Outdoor Low Voltage Lighting Modification and Repair.

 Lights going out?

Usually some lights that go out, is due to connection problems. Pierce point connections (lighting kits)  to the main line tend to loosen and will have corrosion at the pierce point. Sometimes this can be temporarily fixed by squeezing the connection with pliers. A better solution is to cut the connections, strip the wire a bit, and reconnect using compression butt connectors with heat shrink. The best solution is to make a new connection with brass lugs and heat shrink. 
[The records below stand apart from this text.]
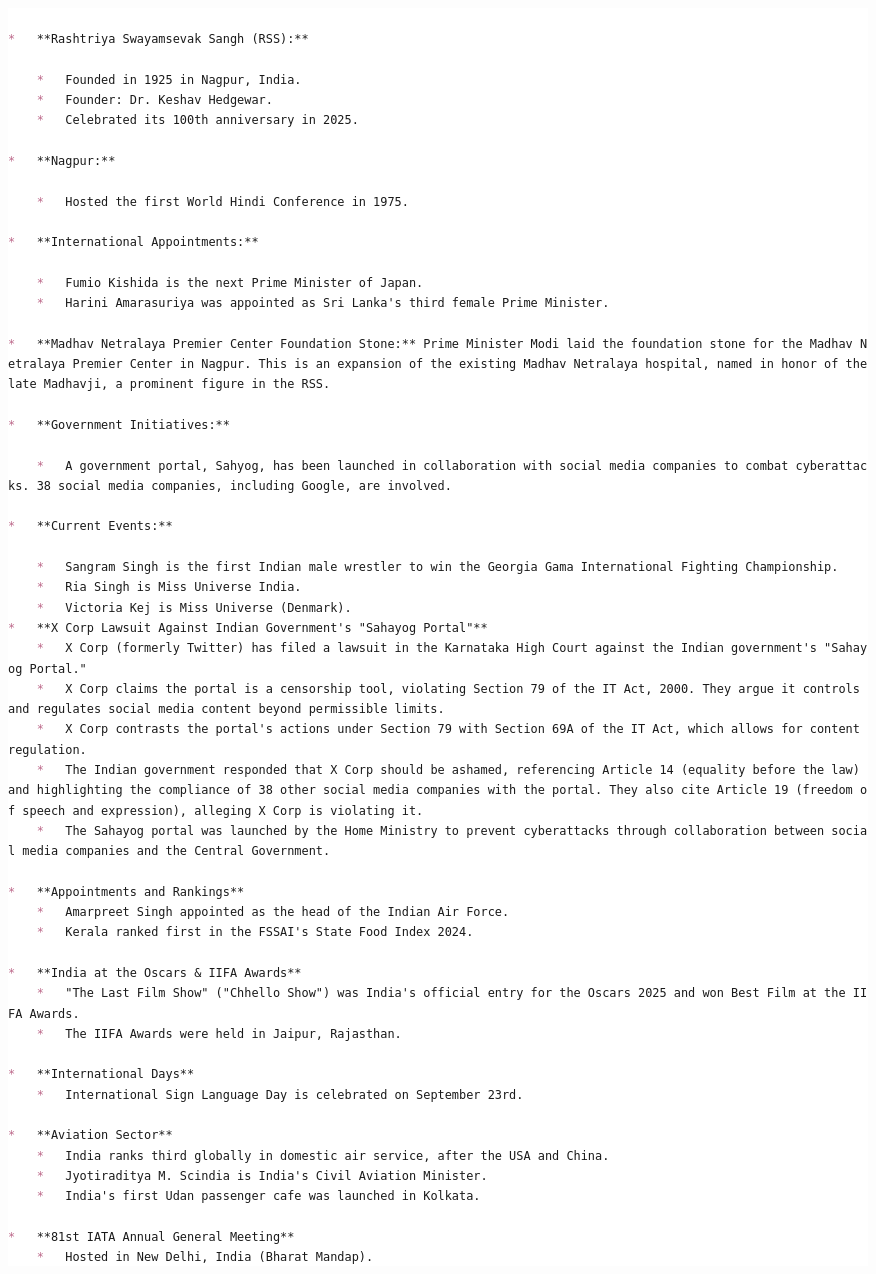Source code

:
 ```markdown

*   **Rashtriya Swayamsevak Sangh (RSS):**

    *   Founded in 1925 in Nagpur, India.
    *   Founder: Dr. Keshav Hedgewar.
    *   Celebrated its 100th anniversary in 2025.

*   **Nagpur:**

    *   Hosted the first World Hindi Conference in 1975.

*   **International Appointments:**

    *   Fumio Kishida is the next Prime Minister of Japan.
    *   Harini Amarasuriya was appointed as Sri Lanka's third female Prime Minister.

*   **Madhav Netralaya Premier Center Foundation Stone:** Prime Minister Modi laid the foundation stone for the Madhav Netralaya Premier Center in Nagpur. This is an expansion of the existing Madhav Netralaya hospital, named in honor of the late Madhavji, a prominent figure in the RSS.

*   **Government Initiatives:**

    *   A government portal, Sahyog, has been launched in collaboration with social media companies to combat cyberattacks. 38 social media companies, including Google, are involved.

*   **Current Events:**

    *   Sangram Singh is the first Indian male wrestler to win the Georgia Gama International Fighting Championship.
    *   Ria Singh is Miss Universe India.
    *   Victoria Kej is Miss Universe (Denmark).
*   **X Corp Lawsuit Against Indian Government's "Sahayog Portal"**
    *   X Corp (formerly Twitter) has filed a lawsuit in the Karnataka High Court against the Indian government's "Sahayog Portal."
    *   X Corp claims the portal is a censorship tool, violating Section 79 of the IT Act, 2000. They argue it controls and regulates social media content beyond permissible limits.
    *   X Corp contrasts the portal's actions under Section 79 with Section 69A of the IT Act, which allows for content regulation.
    *   The Indian government responded that X Corp should be ashamed, referencing Article 14 (equality before the law) and highlighting the compliance of 38 other social media companies with the portal. They also cite Article 19 (freedom of speech and expression), alleging X Corp is violating it.
    *   The Sahayog portal was launched by the Home Ministry to prevent cyberattacks through collaboration between social media companies and the Central Government.

*   **Appointments and Rankings**
    *   Amarpreet Singh appointed as the head of the Indian Air Force.
    *   Kerala ranked first in the FSSAI's State Food Index 2024.

*   **India at the Oscars & IIFA Awards**
    *   "The Last Film Show" ("Chhello Show") was India's official entry for the Oscars 2025 and won Best Film at the IIFA Awards.
    *   The IIFA Awards were held in Jaipur, Rajasthan.

*   **International Days**
    *   International Sign Language Day is celebrated on September 23rd.

*   **Aviation Sector**
    *   India ranks third globally in domestic air service, after the USA and China.
    *   Jyotiraditya M. Scindia is India's Civil Aviation Minister.
    *   India's first Udan passenger cafe was launched in Kolkata.

*   **81st IATA Annual General Meeting**
    *   Hosted in New Delhi, India (Bharat Mandap).
```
Another problem could be the socket is corroded. The only thing you can do here is to put di-electric grease on the connection ends of the bulbs and hope. Otherwise replace the fixture. (We carry a 15 year warranty on our fixures.)

All Lights are out?

This usually is indicative of an electrical short.  Checking  the GFI and pressing  “Reset”. In almost every situation troubleshooting landscape lighting requires a voltmeter.   Checking the fuse or breaker on the transformer. Then check the clock timer. If all these are working, checking to make sure there is  proper voltage on the secondary side. The amperage coming out of the transformer should not exceed the printed limits on the transformer. If so, you will have problems with your landscape lights.  If the amps are really high, there may be  a short somewhere down the line.  Checking the amperage on each fixture to narrow down the location of the short. 

Landscape Lighting with Dim Bulbs?

This is a symptom of improper voltage at the lamp.  Because of every extra light you add and every foot of wire leads to voltage drop. Without watertight connections, you get even more voltage drop. Sometimes people try to get higher wattage lights to compensate for the lights being dim, but this just makes the voltage drop problem worse.  Checking the voltage at the end of the line with voltmeter to troubleshoot your landscape lighting.  This means the halogen lamp will not fire correctly and leads to premature burnouts and dim bulbs.